PROBLEM TO SOLVE: Provide an exact copy of the data, excluding the images.

DATASET SECTION:
• • •

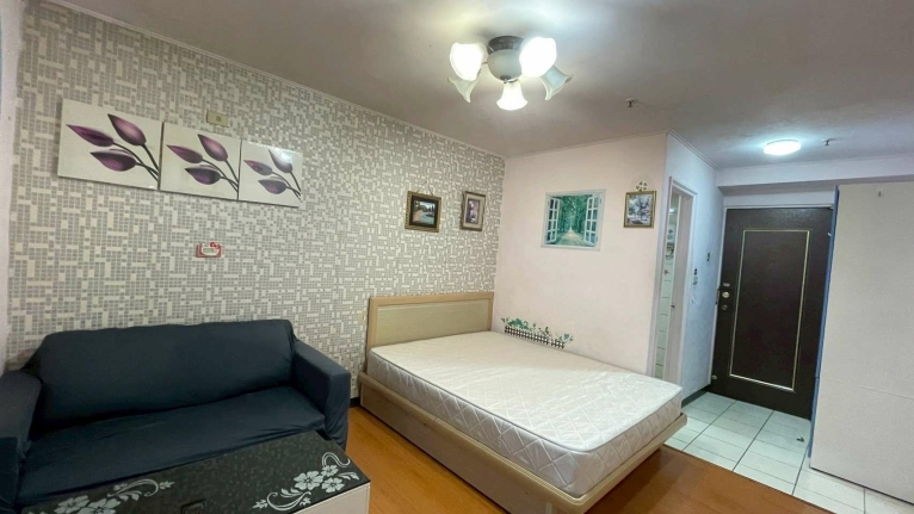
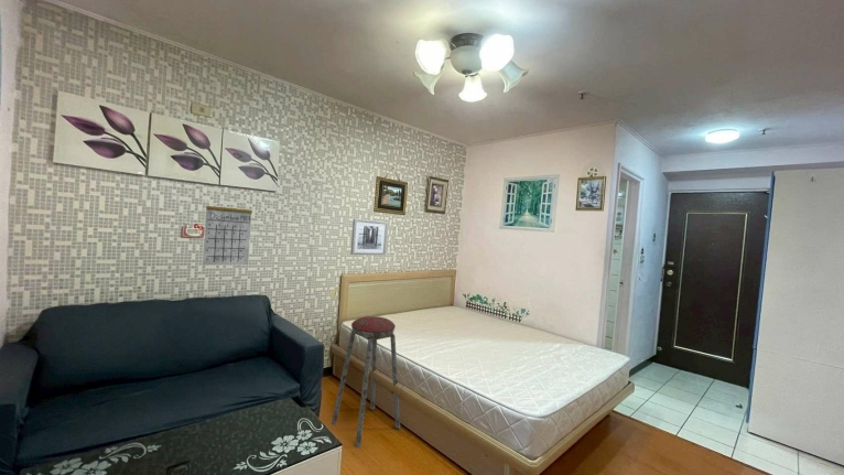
+ wall art [349,218,389,256]
+ music stool [331,315,401,449]
+ calendar [202,195,253,266]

• • •

COMPLETED TASK:
+ wall art [349,218,389,256]
+ music stool [331,315,401,449]
+ calendar [202,195,253,266]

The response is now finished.